## REQUIREMENT 1
In the gardening essay, what color are the wooden clogs offered by the garden supply store?
## REQUIREMENT 2
Write out the stretch of the gardening essay from "Anyway, back to" through "Divide your peony.".
## REQUIREMENT 3
Render this sentence from the gardening essay in Spanish: "Of course, once you have lifted your peony in the above manner, dividing is a mere bagatelle."

## DOCUMENT SEGMENT
•••
Blood Sweat and Tears or How I Learned to Stop Worrying and Love Spring Chores

Gardening Instructions generally fall into two camps: the first goes into so much detail that you are tired and feeling inadequate even before you start, and the second is full of non-threatening but vague and wispy words. Words that are meant to make a difficult, possibly back-breaking, nail-breaking and sweat–inducing task sound like the easiest little ol’ thing you could ever do—Why, almost as easy as buzzing the intercom to summon the groundskeeper.

woman_pitching-hayI read an article recently from the second camp, where the writer describes various spring chores that we should all be out there doing, right now, TODAY in fact!

These, incidentally, are chores that might be done while wearing the lovely embroidered garden smock from the charming (and very clean) garden supply store advertised in the magazine. A place where you may purchase indispensable garden accessories, like cadmium yellow wooden clogs. These are to be worn while traipsing ‘round your muck, muck being not heavy enough already.

“Yes”, you say to the shop owner, “bring me those clogs! Wrap them up immediately! I MUST have them! Oh, and the smock with the embroidered tulips. Now I am truly ready to garden.”

Anyway, back to task number one in the spring chore department: It has to do with peonies

Step 1: Lift the peonies. ‘Lift’, as in, gently grasp the edges of the leaves, and raise in an upward direction. Start now. Notice how the peony gently wafts upward like living gossamer. Hear the angel chorus rise to a crescendo as the surrounding earth slips away and falls gently to the ground. Watch as the peony roots move up ever higher in the air. Hold that note. Hold that peony.

Task number one is now over. You may proceed to Step 2. Divide your peony.

Of course, once you have lifted your peony in the above manner, dividing is a mere bagatelle.

Dividing. Another lovely term, quite peaceful sounding. However, in many cases the act of dividing could be more accurately described as, “hacking apart plant while simultaneously not hacking apart fingers”.
•••
## SUPPLIED MATERIAL
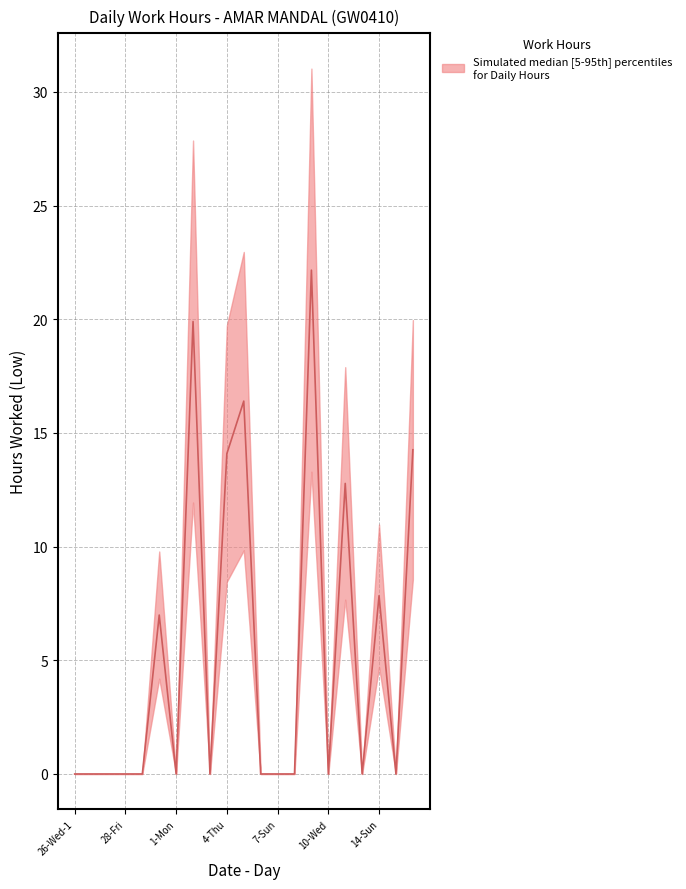

True or false: low and median intersect in this chart.

False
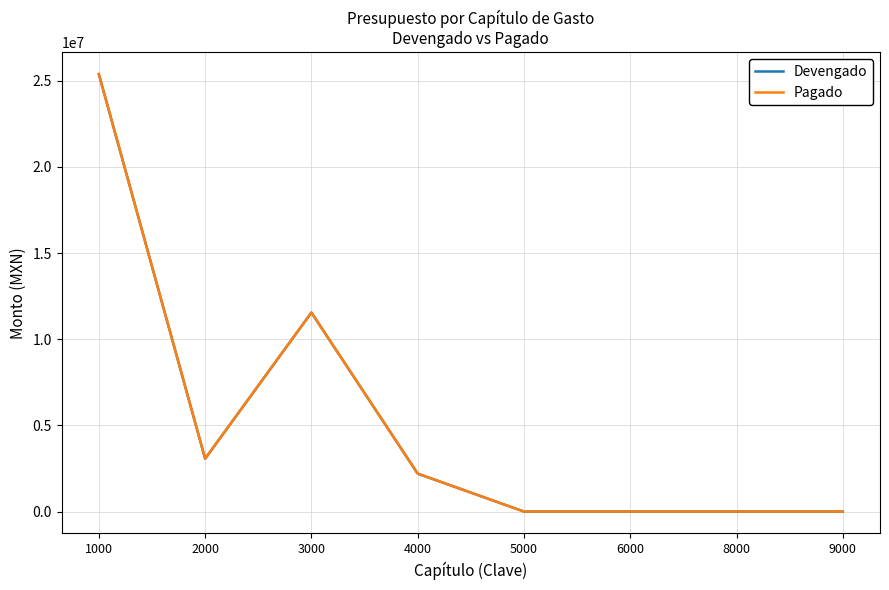

Does the chart have visible grid lines?

Yes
•••
## FINAL ANSWER 1
Cadmium yellow.

## FINAL ANSWER 2
Anyway, back to task number one in the spring chore department: It has to do with peonies

Step 1: Lift the peonies. ‘Lift’, as in, gently grasp the edges of the leaves, and raise in an upward direction. Start now. Notice how the peony gently wafts upward like living gossamer. Hear the angel chorus rise to a crescendo as the surrounding earth slips away and falls gently to the ground. Watch as the peony roots move up ever higher in the air. Hold that note. Hold that peony.

Task number one is now over. You may proceed to Step 2. Divide your peony.

## FINAL ANSWER 3
Por supuesto, una vez que hayas levantado tu peonía de la manera descrita arriba, dividirla es una mera bagatela.